Exercise requirements: Copy, from the listing, every line in which the string "shift" is present.
○ ○ ○ ○
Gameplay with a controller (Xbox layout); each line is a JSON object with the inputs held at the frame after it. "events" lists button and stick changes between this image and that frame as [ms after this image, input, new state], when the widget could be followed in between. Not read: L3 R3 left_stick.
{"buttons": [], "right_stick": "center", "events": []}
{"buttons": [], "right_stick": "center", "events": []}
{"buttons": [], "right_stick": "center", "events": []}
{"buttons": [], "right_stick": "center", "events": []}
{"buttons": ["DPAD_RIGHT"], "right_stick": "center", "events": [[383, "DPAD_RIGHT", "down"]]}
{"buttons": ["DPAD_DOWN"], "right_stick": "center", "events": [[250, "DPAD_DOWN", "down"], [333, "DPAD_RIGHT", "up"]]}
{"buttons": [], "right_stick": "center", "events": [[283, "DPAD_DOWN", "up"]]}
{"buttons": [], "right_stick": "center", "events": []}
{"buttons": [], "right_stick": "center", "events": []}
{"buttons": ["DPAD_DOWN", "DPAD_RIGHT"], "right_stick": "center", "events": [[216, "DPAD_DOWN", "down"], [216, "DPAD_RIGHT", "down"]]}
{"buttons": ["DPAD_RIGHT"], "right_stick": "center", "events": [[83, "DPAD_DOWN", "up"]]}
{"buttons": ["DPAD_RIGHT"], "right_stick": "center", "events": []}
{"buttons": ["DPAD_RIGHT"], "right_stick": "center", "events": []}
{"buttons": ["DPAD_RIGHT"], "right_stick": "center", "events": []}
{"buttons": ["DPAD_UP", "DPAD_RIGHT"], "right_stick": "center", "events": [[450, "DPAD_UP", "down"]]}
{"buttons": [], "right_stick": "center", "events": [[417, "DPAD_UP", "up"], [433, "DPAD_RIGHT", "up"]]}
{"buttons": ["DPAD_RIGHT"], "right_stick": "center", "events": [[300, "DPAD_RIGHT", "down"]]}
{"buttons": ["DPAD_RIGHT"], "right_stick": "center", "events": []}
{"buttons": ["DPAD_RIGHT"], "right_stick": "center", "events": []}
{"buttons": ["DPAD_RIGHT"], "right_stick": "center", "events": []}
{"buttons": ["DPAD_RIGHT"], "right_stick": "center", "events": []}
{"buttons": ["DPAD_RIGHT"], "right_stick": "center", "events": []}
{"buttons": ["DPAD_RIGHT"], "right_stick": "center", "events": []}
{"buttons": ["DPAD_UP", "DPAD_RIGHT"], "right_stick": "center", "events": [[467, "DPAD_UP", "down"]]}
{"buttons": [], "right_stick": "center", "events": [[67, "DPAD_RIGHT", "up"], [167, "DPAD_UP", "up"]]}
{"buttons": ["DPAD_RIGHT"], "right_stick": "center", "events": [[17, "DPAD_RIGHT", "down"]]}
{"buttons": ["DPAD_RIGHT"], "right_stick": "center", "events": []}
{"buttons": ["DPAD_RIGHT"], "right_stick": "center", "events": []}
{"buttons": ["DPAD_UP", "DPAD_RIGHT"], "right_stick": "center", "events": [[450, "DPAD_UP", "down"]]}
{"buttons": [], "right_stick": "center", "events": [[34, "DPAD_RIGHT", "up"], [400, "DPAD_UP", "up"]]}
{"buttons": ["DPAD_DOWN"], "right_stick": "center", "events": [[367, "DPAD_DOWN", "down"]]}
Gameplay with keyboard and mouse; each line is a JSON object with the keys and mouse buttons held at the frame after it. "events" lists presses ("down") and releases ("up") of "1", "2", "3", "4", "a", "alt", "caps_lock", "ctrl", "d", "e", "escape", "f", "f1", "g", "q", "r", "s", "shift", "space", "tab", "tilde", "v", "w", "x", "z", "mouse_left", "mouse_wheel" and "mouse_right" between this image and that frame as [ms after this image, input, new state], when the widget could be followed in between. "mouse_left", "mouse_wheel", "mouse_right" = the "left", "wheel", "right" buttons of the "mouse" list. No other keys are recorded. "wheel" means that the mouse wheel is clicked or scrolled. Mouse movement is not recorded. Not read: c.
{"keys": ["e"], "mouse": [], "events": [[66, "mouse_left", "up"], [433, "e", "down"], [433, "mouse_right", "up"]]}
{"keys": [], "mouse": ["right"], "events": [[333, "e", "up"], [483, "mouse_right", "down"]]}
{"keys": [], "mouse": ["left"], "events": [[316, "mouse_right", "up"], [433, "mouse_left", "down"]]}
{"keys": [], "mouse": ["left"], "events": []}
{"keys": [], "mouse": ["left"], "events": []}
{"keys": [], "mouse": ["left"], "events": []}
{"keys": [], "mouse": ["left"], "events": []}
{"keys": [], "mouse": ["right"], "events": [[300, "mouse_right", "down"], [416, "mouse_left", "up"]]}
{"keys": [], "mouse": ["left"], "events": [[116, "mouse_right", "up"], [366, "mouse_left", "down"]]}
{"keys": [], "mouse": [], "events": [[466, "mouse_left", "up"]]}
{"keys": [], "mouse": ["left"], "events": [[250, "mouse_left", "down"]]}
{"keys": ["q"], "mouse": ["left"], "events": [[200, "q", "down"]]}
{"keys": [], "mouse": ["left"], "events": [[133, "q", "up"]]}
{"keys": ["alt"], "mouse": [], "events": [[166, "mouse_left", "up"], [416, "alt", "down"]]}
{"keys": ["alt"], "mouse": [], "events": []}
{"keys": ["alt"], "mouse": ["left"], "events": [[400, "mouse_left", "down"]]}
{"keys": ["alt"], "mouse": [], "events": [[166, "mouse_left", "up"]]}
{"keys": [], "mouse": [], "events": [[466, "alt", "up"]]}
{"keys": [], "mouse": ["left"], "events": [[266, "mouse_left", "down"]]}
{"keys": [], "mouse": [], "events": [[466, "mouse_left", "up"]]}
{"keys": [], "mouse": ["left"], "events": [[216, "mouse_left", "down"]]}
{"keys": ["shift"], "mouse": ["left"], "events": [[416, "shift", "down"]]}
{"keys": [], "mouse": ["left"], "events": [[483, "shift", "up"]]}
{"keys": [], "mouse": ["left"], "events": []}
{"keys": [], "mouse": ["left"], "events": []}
○ ○ ○ ○
Output for this task:
Gameplay with keyboard and mouse; each line is a JSON object with the keys and mouse buttons held at the frame after it. "events" lists presses ("down") and releases ("up") of "1", "2", "3", "4", "a", "alt", "caps_lock", "ctrl", "d", "e", "escape", "f", "f1", "g", "q", "r", "s", "shift", "space", "tab", "tilde", "v", "w", "x", "z", "mouse_left", "mouse_wheel" and "mouse_right" between this image and that frame as [ms after this image, input, new state], when the widget could be followed in between. "mouse_left", "mouse_wheel", "mouse_right" = the "left", "wheel", "right" buttons of the "mouse" list. No other keys are recorded. "wheel" means that the mouse wheel is clicked or scrolled. Mouse movement is not recorded. Not read: c.
{"keys": ["shift"], "mouse": ["left"], "events": [[416, "shift", "down"]]}
{"keys": [], "mouse": ["left"], "events": [[483, "shift", "up"]]}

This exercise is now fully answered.